● **Excerpt to read**:
::::
Ponte del diavolo. Cartolina.
Introduction The city of Lanzo Torinese (m 525 above sea level) is 31 Km from Turin. Commercial and
industrial centre and holiday resort situated at the beginning of the three homonymous valleys,
it has a population of more than 5,000 inhabitants.
Lanzo, known as ‘Lans’ in Piedmontese and Franco-provencal dialect, has been known since the
Middle Ages as the seat of textile and mechanical industries and as a summer holiday resort. It
is now, one of the best renowned centres of the homonymous valleys, popular among those keen
on winter sports and excursions activities.
Lanzo is the set-off location for visiting its valleys: Val Grande, Valle di Viù, Val d’Ala and the Valle
del Tesso. In these valleys one can admire the picturesque villages, hamlets, summer pastures,
linked by old mule tracks and also by paths that testify the territorial dislocation on which was
founded the communicative and productive organization that took place in these mountains for
many centuries. The high peaks of the Alpi Graie and the refuges: Daviso, Gastaldi, Cibrario, Taz-
zetti and Salvin allow climbers to venture in demanding up-hill tracks.
::::
Answer these questions using the passage on Lanzo Torinese:
(a) How far is Lanzo Torinese from Turin?
(b) By what name is Lanzo known in Piedmontese and Franco-provencal dialect?
(c) What population does the town have?
The material that follows is not needed for this exercise.

● **Recorded data**:
::::
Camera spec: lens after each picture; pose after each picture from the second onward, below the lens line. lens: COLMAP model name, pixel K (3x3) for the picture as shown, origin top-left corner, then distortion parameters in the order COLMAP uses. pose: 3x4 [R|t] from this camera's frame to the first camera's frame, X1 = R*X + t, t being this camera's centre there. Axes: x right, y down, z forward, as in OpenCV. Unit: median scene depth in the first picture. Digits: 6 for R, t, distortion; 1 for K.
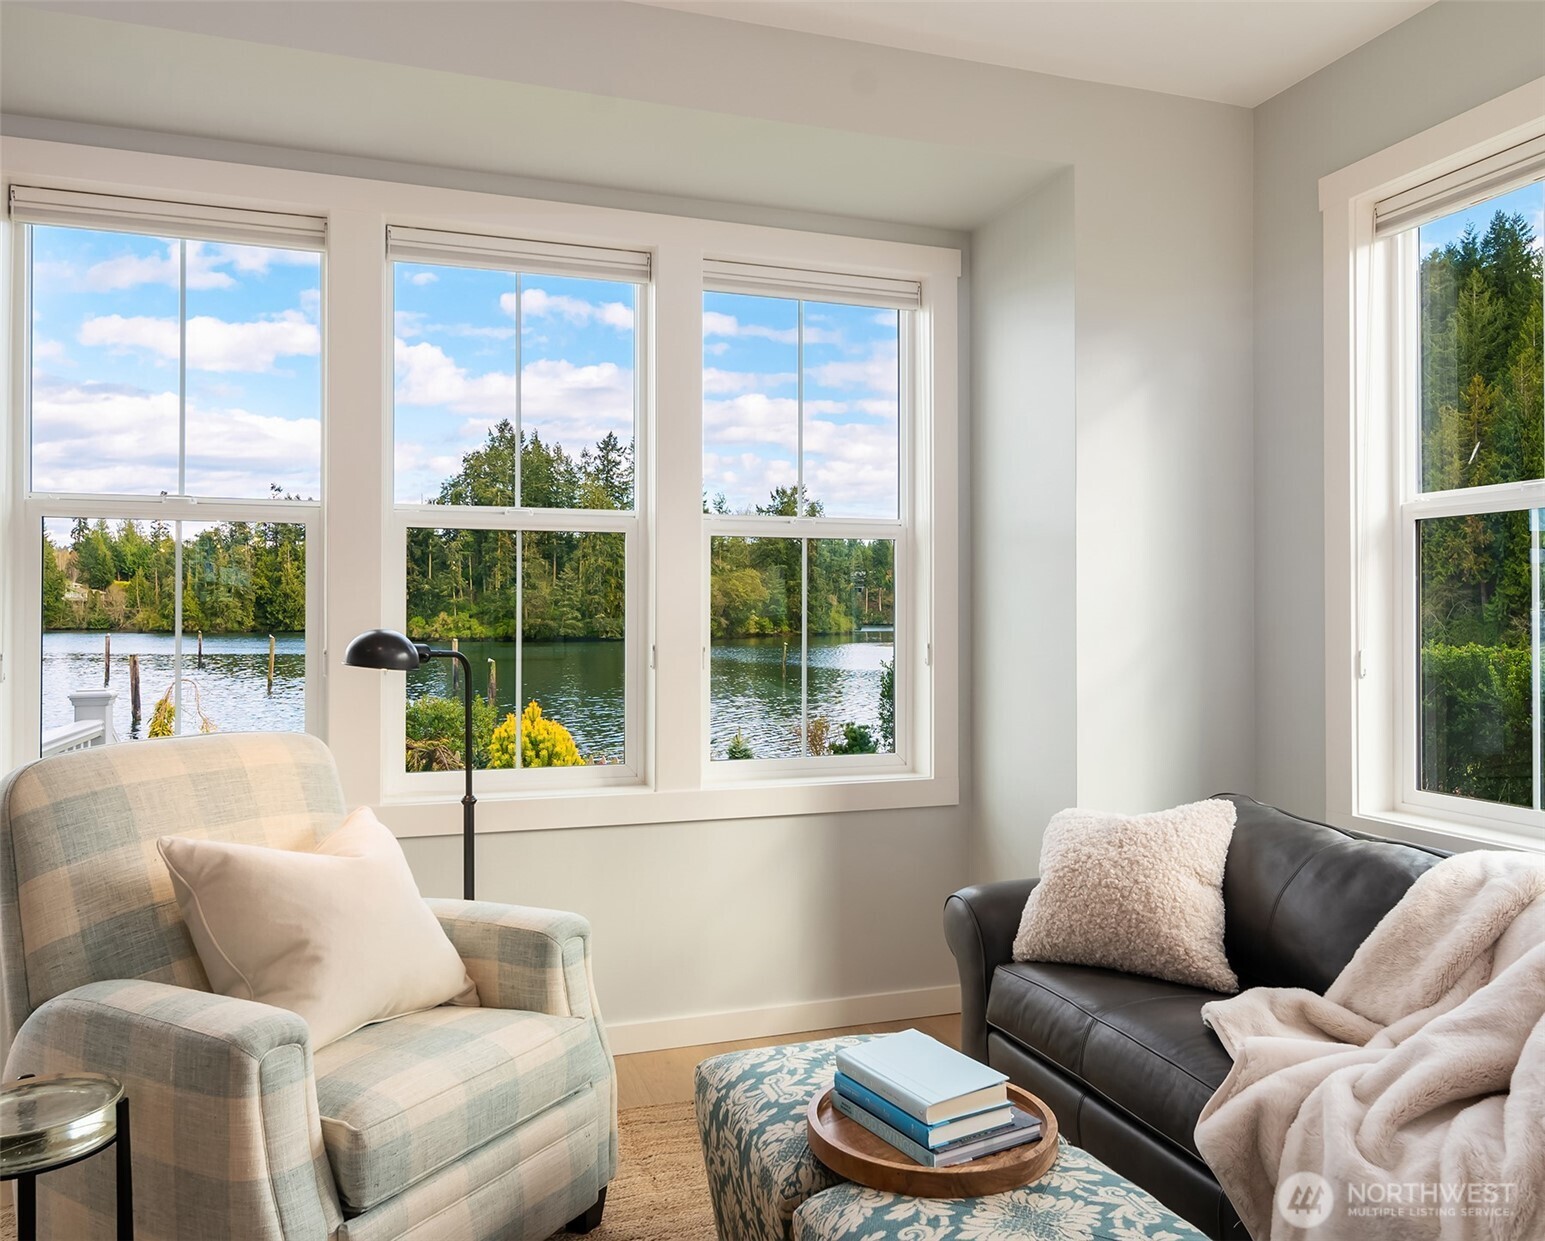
lens RADIAL K [[1163.3, 0, 772.5], [0, 1163.3, 620.5], [0, 0, 1]] dist [0.001120, 0.000333]
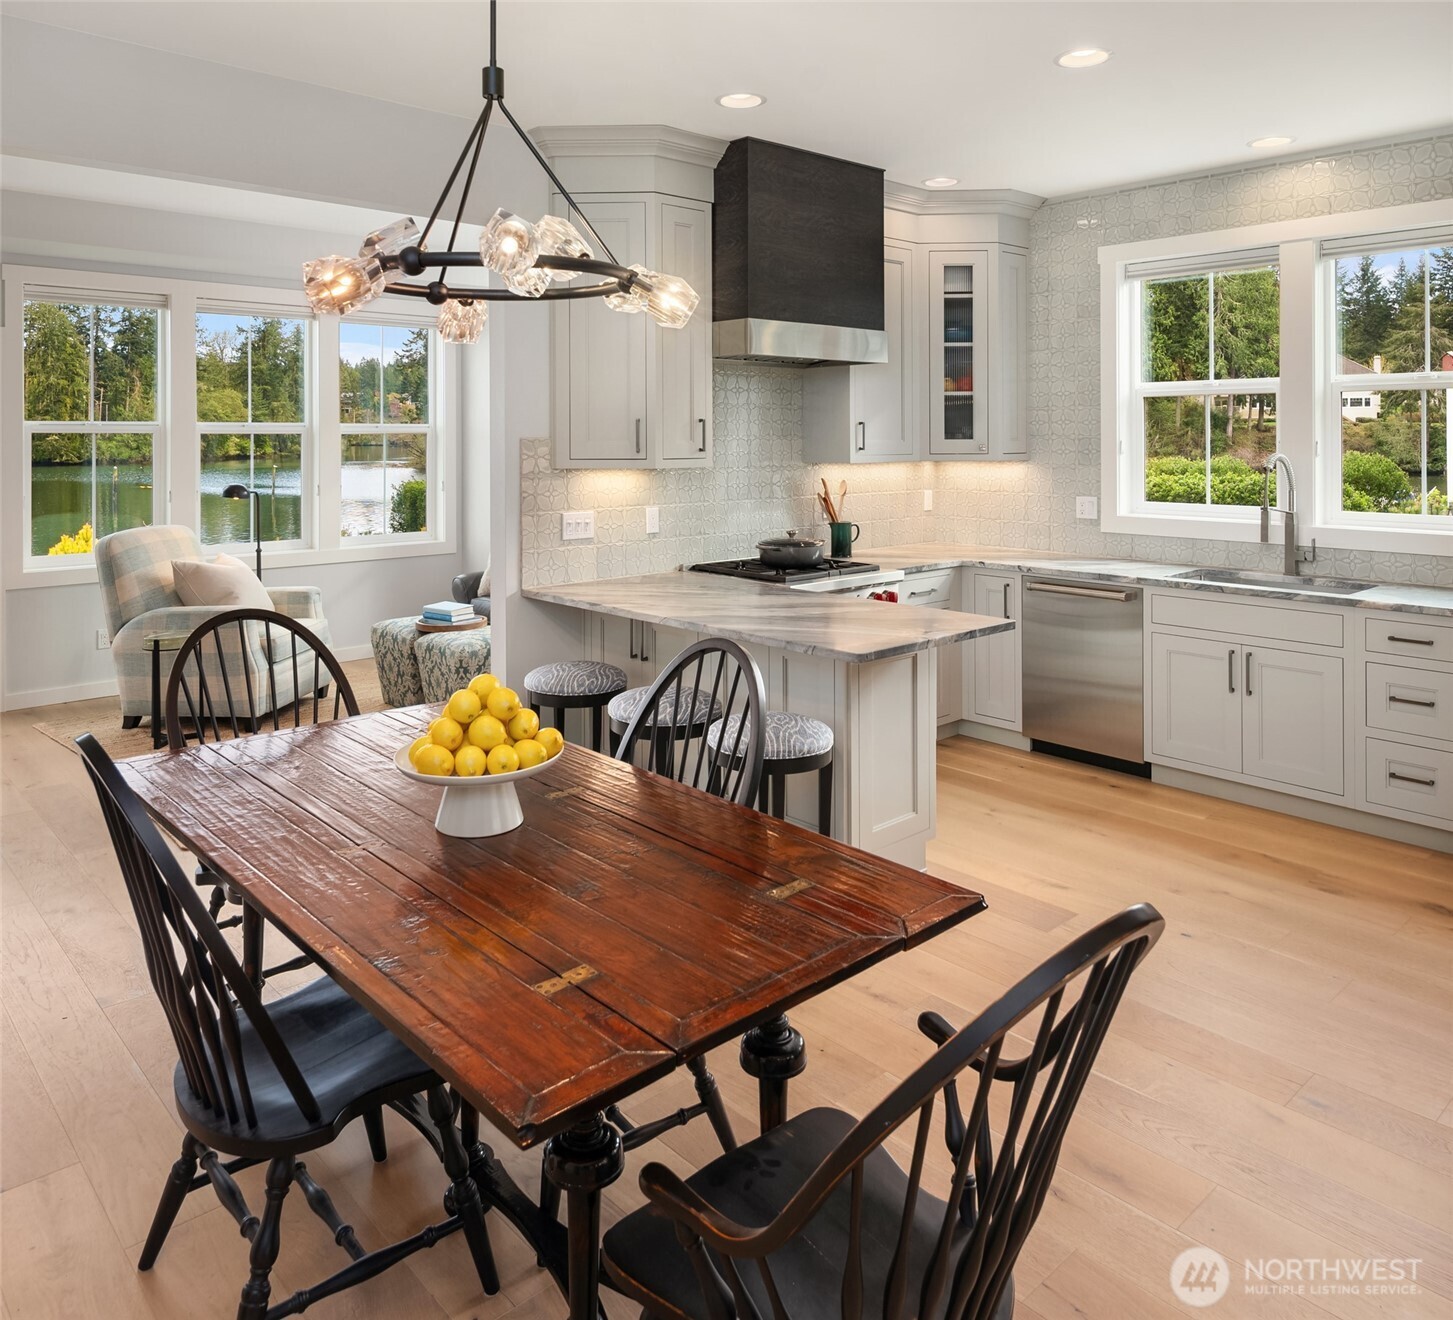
lens RADIAL K [[1092.7, 0, 731.5], [0, 1092.7, 438.3], [0, 0, 1]] dist [-0.000510, 0.000303]
pose [[0.915930, -0.002618, 0.401329, -0.292651], [0.003488, 0.999993, -0.001436, -0.085565], [-0.401322, 0.002715, 0.915933, -1.681524]]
::::
● **Exercise solution**:
(a) 31 km.
(b) 'Lans'.
(c) More than 5,000 inhabitants.